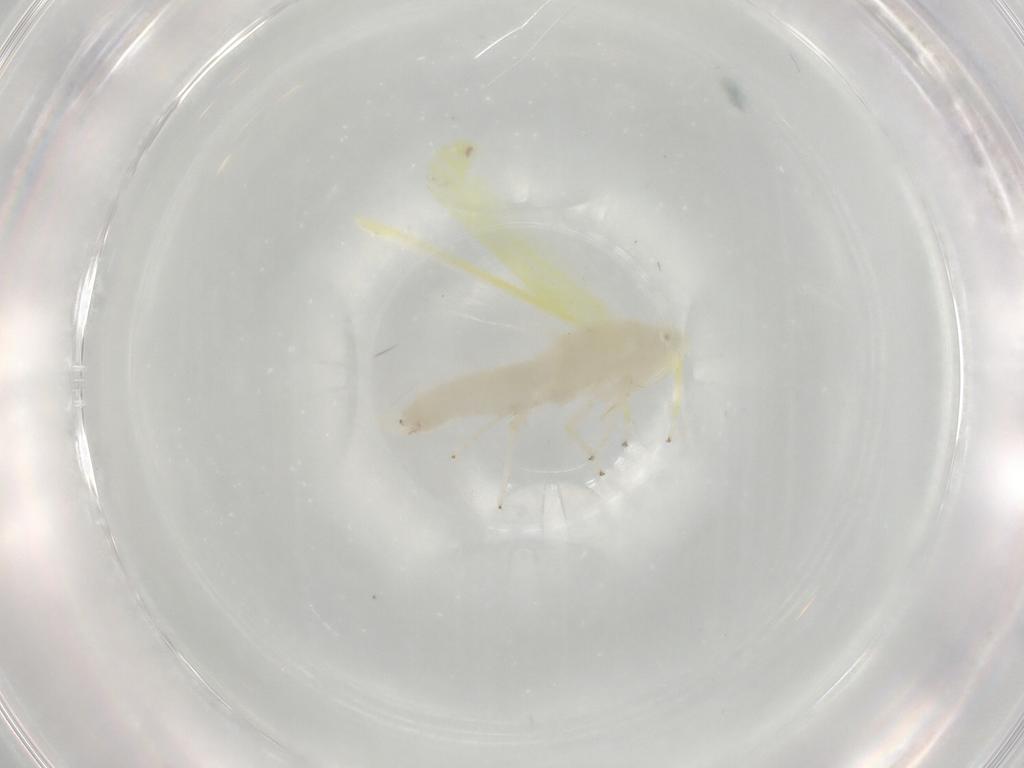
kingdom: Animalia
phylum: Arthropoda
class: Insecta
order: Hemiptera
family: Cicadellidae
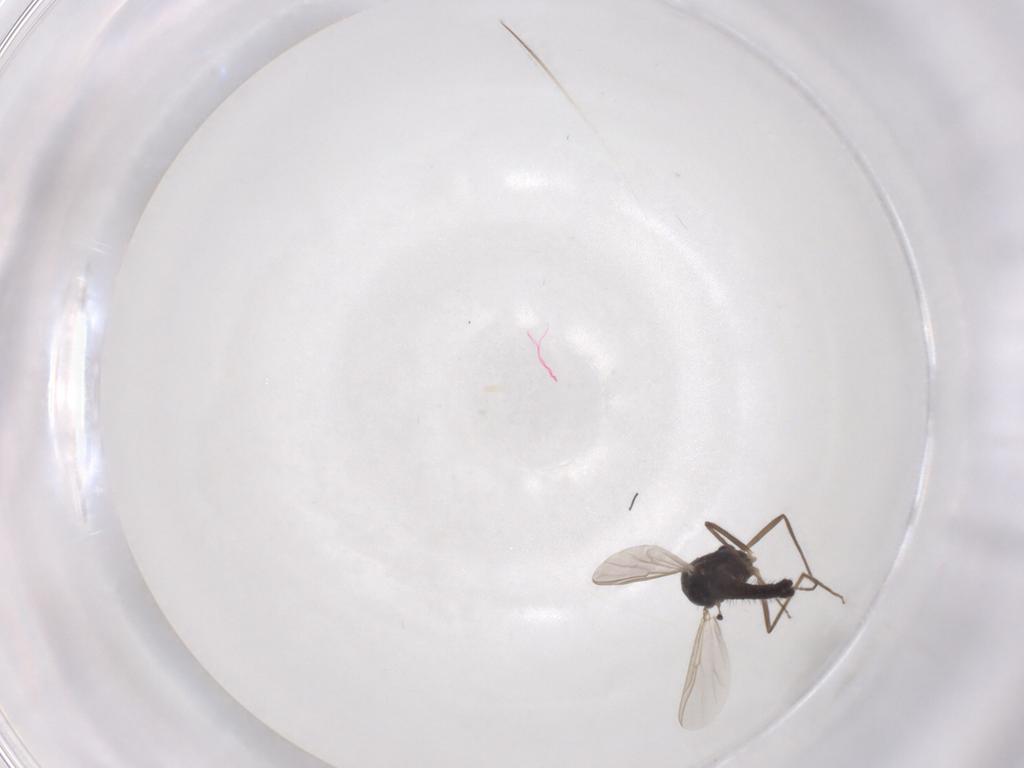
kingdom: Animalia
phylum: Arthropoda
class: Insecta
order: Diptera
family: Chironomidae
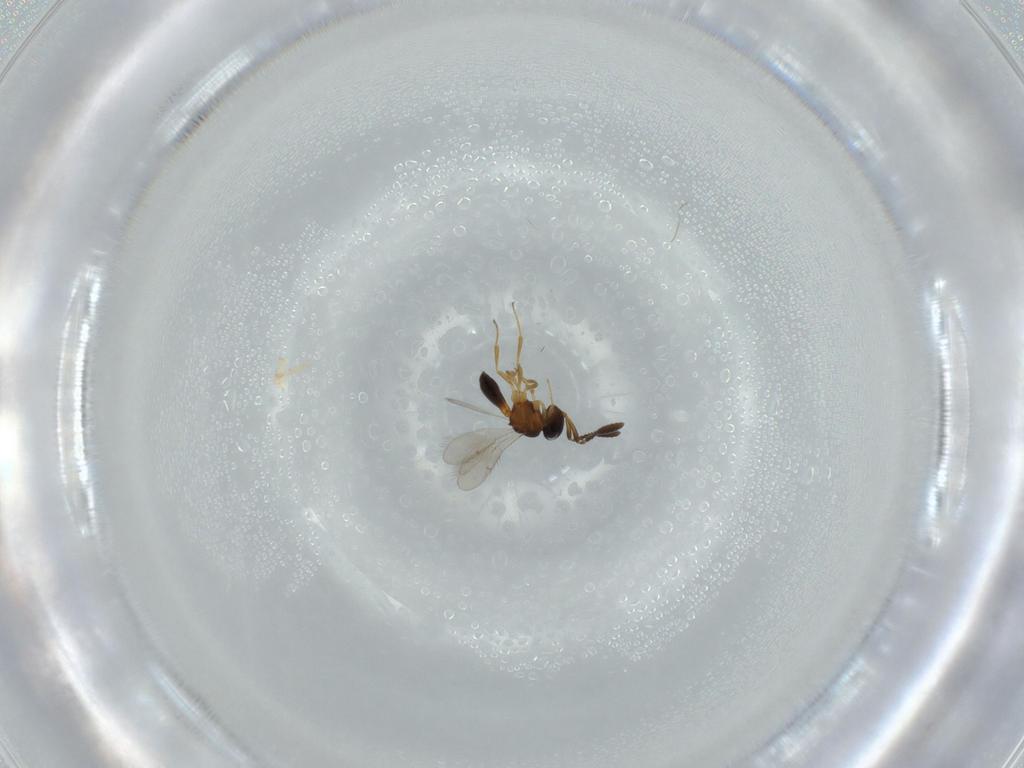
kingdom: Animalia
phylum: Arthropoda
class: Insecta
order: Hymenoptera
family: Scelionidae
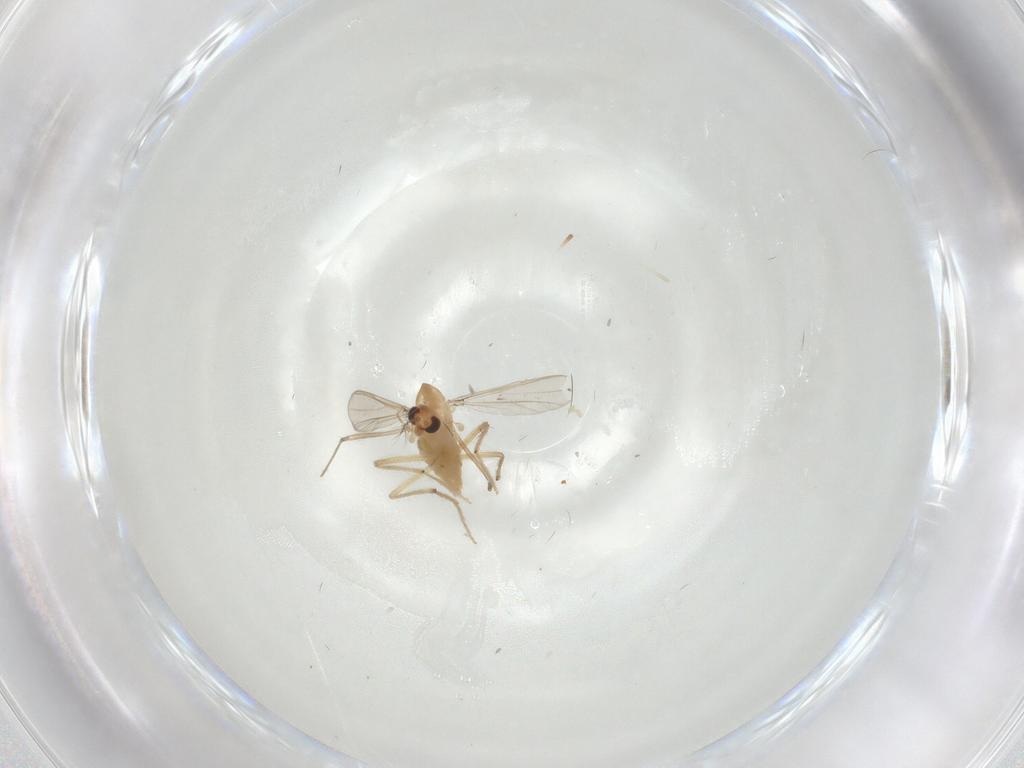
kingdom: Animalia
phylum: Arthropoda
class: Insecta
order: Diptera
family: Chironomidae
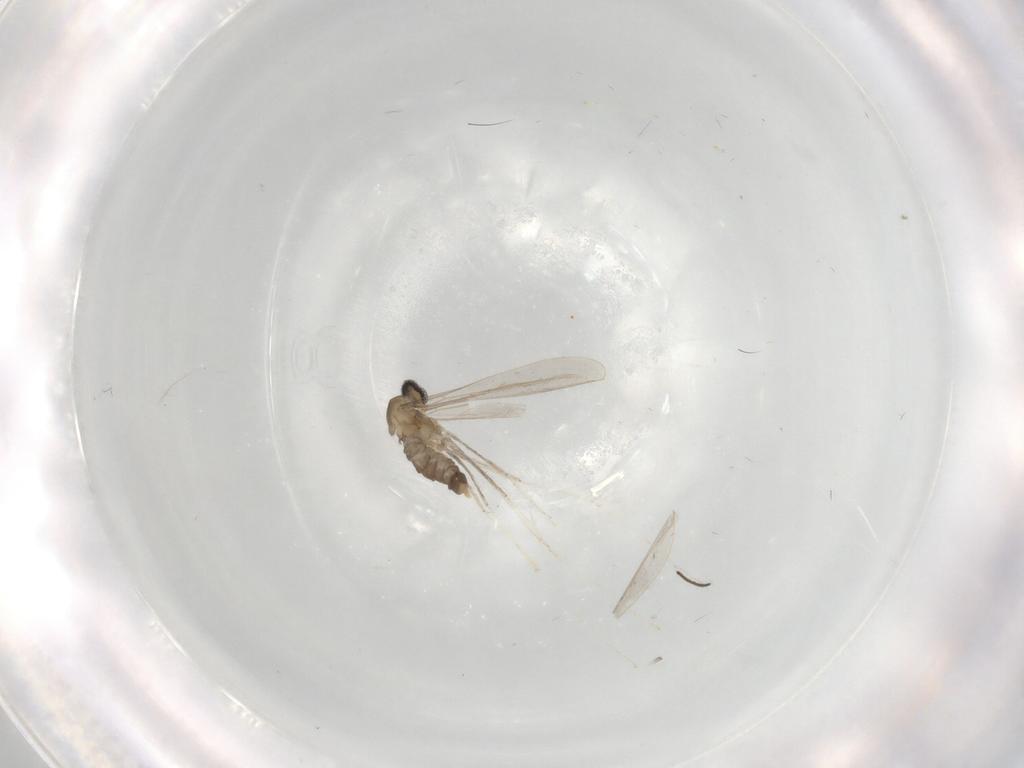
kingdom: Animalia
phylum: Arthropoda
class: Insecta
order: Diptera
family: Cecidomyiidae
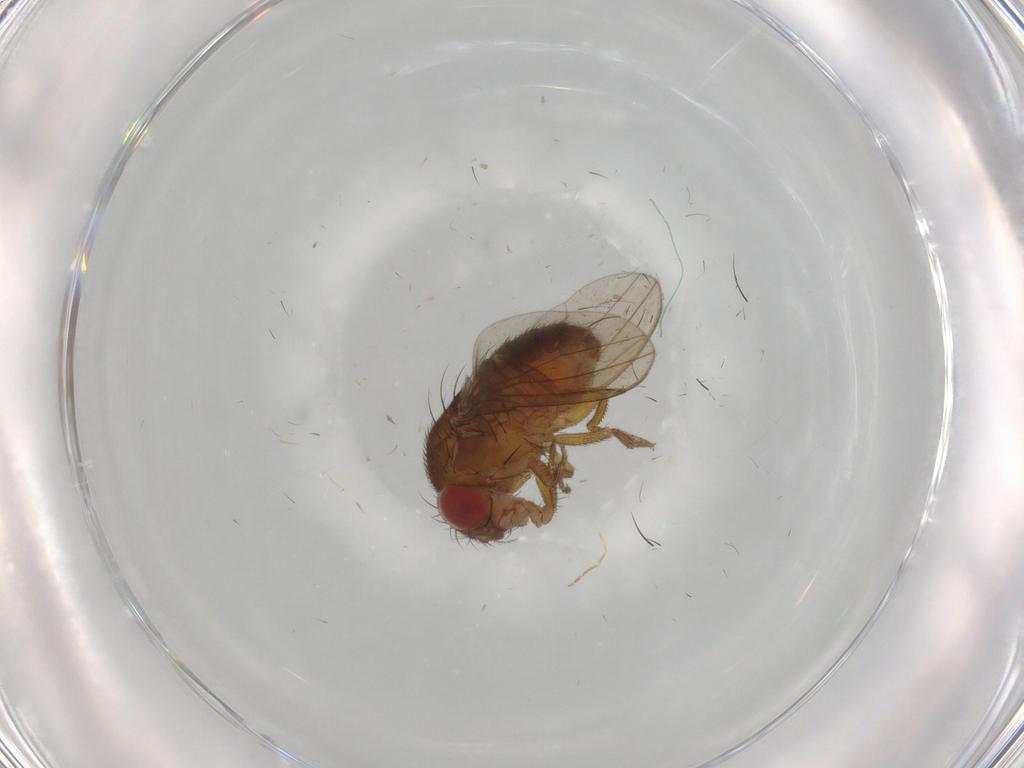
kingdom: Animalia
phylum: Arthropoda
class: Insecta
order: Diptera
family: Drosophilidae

Your goal | Collect every line from the entries above that contains the word "family", and copy each one in full.

Output for this exercise |
family: Cicadellidae
family: Chironomidae
family: Scelionidae
family: Chironomidae
family: Cecidomyiidae
family: Drosophilidae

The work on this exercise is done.